Auffällig ist weiterhin die versuchte Frontstellung: wenn ich mal davon ausgehe, dass in einer durch Waffenfans auf beiden Seiten verschärften Situation - die einige Tage lang ja als Krieg bezeichnet werden musste - fast nie nur einseitige Schuldzuschreibung weiterhilft (wenn man nicht nur "Recht" behalten, sondern den Frieden will!), dann macht auch Lettland-Freunden dieser neue Eifer, mit dem Europa "baltisiert" werden soll, Angst.

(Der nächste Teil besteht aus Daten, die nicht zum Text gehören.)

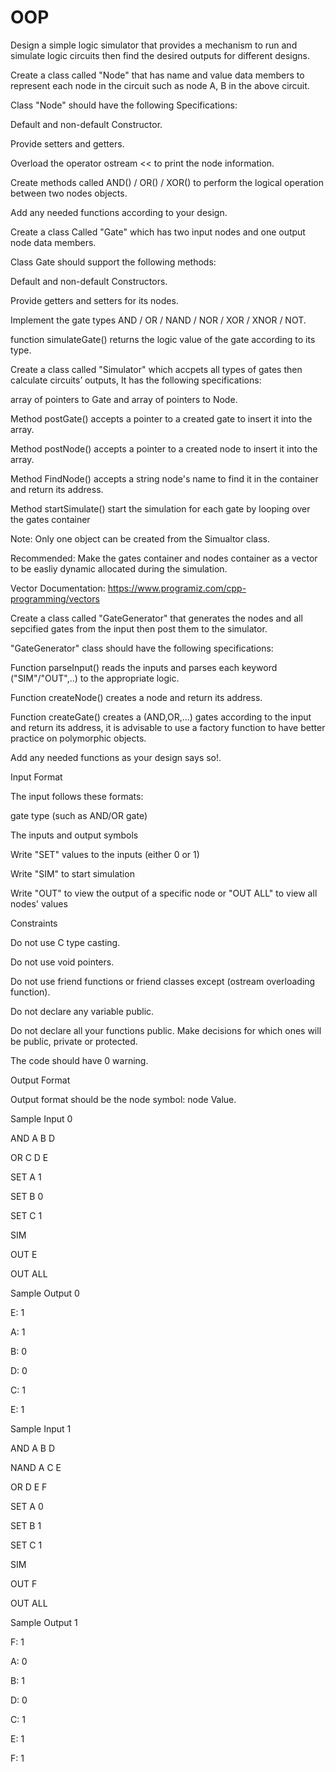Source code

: # OOP
Design a simple logic simulator that provides a mechanism to run and simulate logic circuits then find the desired outputs for different designs.



Create a class called "Node" that has name and value data members to represent each node in the circuit such as node A, B in the above circuit.

Class "Node" should have the following Specifications:

Default and non-default Constructor.

Provide setters and getters.

Overload the operator ostream << to print the node information.

Create methods called AND() / OR() / XOR() to perform the logical operation between two nodes objects.

Add any needed functions according to your design.

Create a class Called "Gate" which has two input nodes and one output node data members.

Class Gate should support the following methods:

Default and non-default Constructors.

Provide getters and setters for its nodes.

Implement the gate types AND / OR / NAND / NOR / XOR / XNOR / NOT.

function simulateGate() returns the logic value of the gate according to its type.

Create a class called "Simulator" which accpets all types of gates then calculate circuits’ outputs, It has the following specifications:

array of pointers to Gate and array of pointers to Node.

Method postGate() accepts a pointer to a created gate to insert it into the array.

Method postNode() accepts a pointer to a created node to insert it into the array.

Method FindNode() accepts a string node's name to find it in the container and return its address.

Method startSimulate() start the simulation for each gate by looping over the gates container

Note: Only one object can be created from the Simualtor class.

Recommended: Make the gates container and nodes container as a vector to be easliy dynamic allocated during the simulation.

Vector Documentation: https://www.programiz.com/cpp-programming/vectors

Create a class called "GateGenerator" that generates the nodes and all sepcified gates from the input then post them to the simulator.

"GateGenerator" class should have the following specifications:

Function parseInput() reads the inputs and parses each keyword ("SIM"/"OUT",..) to the appropriate logic.

Function createNode() creates a node and return its address.

Function createGate() creates a (AND,OR,...) gates according to the input and return its address, it is advisable to use a factory function to have better practice on polymorphic objects.

Add any needed functions as your design says so!.


Input Format

The input follows these formats:


gate type (such as AND/OR gate)

The inputs and output symbols

Write "SET" values to the inputs (either 0 or 1)

Write "SIM" to start simulation

Write "OUT" to view the output of a specific node or "OUT ALL" to view all nodes' values

Constraints

Do not use C type casting.

Do not use void pointers.

Do not use friend functions or friend classes except (ostream overloading function).

Do not declare any variable public.

Do not declare all your functions public. Make decisions for which ones will be public, private or protected.

The code should have 0 warning.


Output Format

Output format should be the node symbol: node Value.

Sample Input 0

AND A B D

OR C D E

SET A 1

SET B 0 

SET C 1

SIM 

OUT E

OUT ALL


Sample Output 0

E: 1

A: 1

B: 0

D: 0

C: 1

E: 1


Sample Input 1

AND A B D

NAND A C E

OR D E F

SET A 0

SET B 1

SET C 1

SIM

OUT F

OUT ALL


Sample Output 1

F: 1

A: 0

B: 1

D: 0

C: 1 

E: 1

F: 1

Der Grund ist einfach: was die lettische Regierung hier versucht, ist eben nicht nur der Versuch, die Situation in Georgien möglichst zu beruhigen im Sinne der Menschen, die dort leben, und den bisher betroffenen Opfern zu helfen (bei allem Verständnis dafür, dass die Letten die Menschen in Georgien eben besser kennen als die in Süd-Ossetien, und so auch persönlich mit ihnen mitleiden). Nein, plötzlich kommt auch die so ungeliebte "baltische Allianz" wieder zustande, die offenbar in Zeiten von Freiheit und selbst erkämpfter Demokratie so niederrangig verwaltet wurde (siehe Auseinandersetzungen unter dem baltischen Staaten um Ölraffinerien, Fischereifelder, Grenzverlauf, Marktöffnung für die jeweils anderen, fehlende gemeinsame Konzepte bei großen Kulturveranstaltungen - um nur ein paar Beispiele zu nennen).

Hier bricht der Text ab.